**DATA PROVIDED**

+++++

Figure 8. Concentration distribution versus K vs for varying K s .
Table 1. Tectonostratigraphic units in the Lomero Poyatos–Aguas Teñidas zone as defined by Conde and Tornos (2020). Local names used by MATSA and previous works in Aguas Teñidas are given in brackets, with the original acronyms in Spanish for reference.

+++++

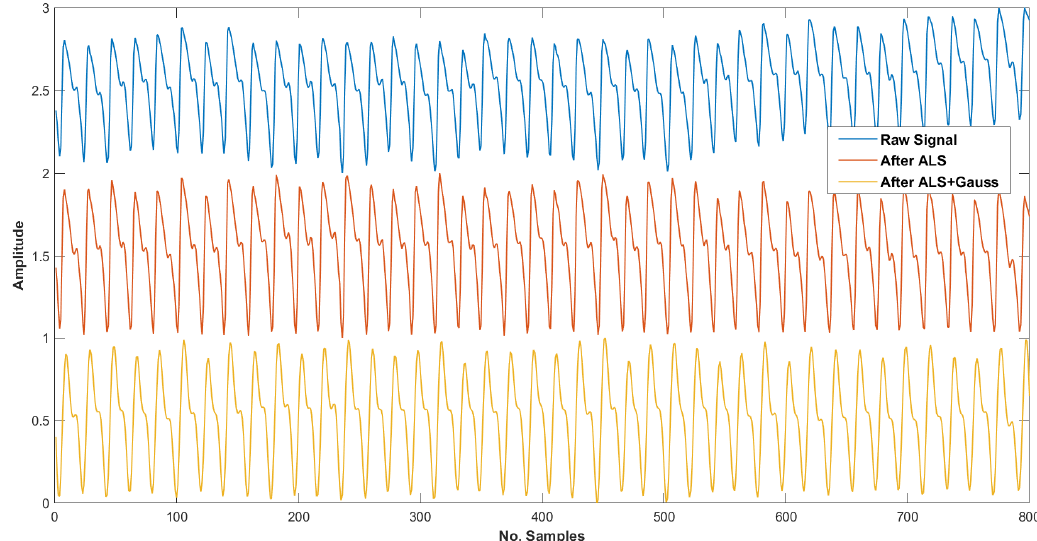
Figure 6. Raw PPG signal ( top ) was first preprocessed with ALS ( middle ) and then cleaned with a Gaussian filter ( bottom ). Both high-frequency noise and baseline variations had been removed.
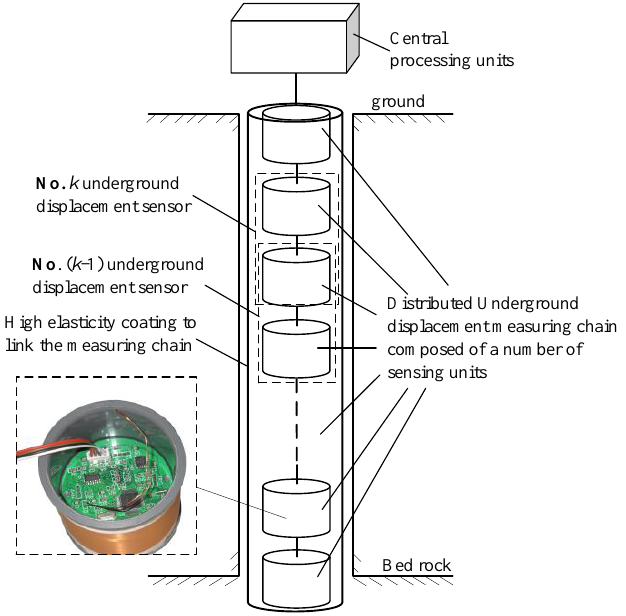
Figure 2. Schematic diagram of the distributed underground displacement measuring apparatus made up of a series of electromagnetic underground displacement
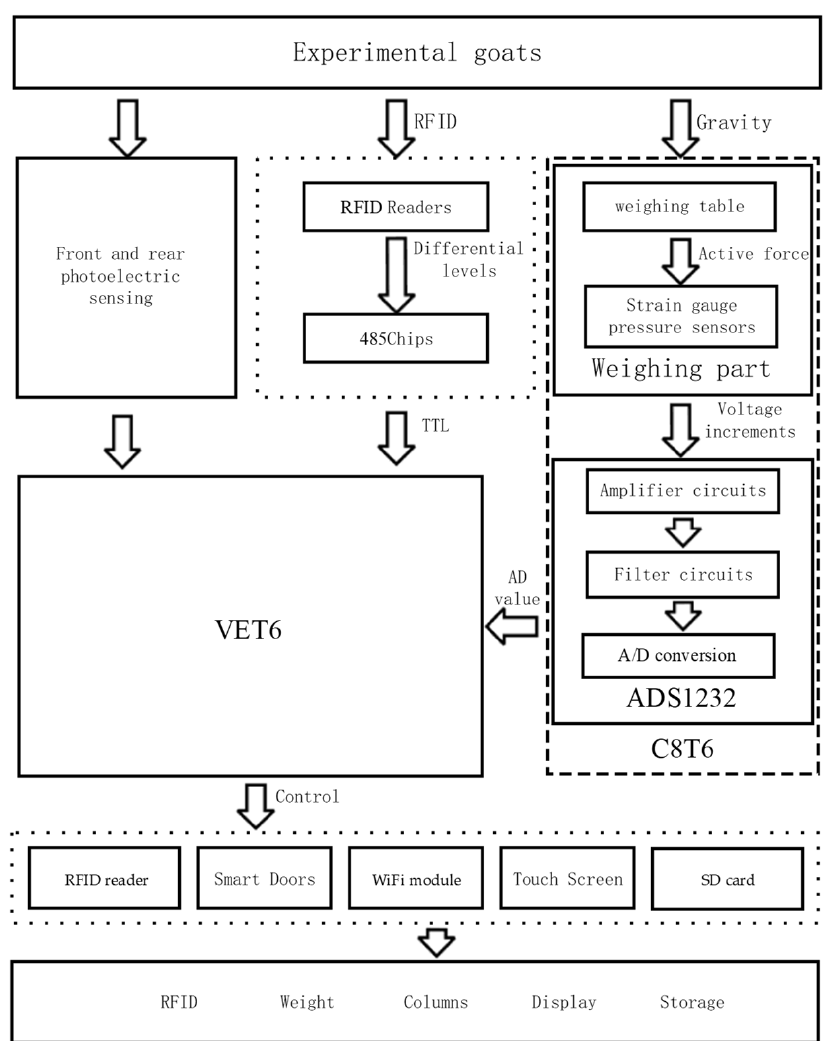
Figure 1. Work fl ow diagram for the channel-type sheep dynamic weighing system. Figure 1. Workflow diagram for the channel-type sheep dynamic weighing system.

+++++

**ASSIGNED TASK**
Please copy, exactly and with nothing else, the lines above beginning at the line that has "Figure 8. Concentration" and ending with the line that has "Table 1. Tectonostratigraphic".

**REPLY TO THE TASK**
Figure 8. Concentration distribution versus K vs for varying K s .
Table 1. Tectonostratigraphic units in the Lomero Poyatos–Aguas Teñidas zone as defined by Conde and Tornos (2020). Local names used by MATSA and previous works in Aguas Teñidas are given in brackets, with the original acronyms in Spanish for reference.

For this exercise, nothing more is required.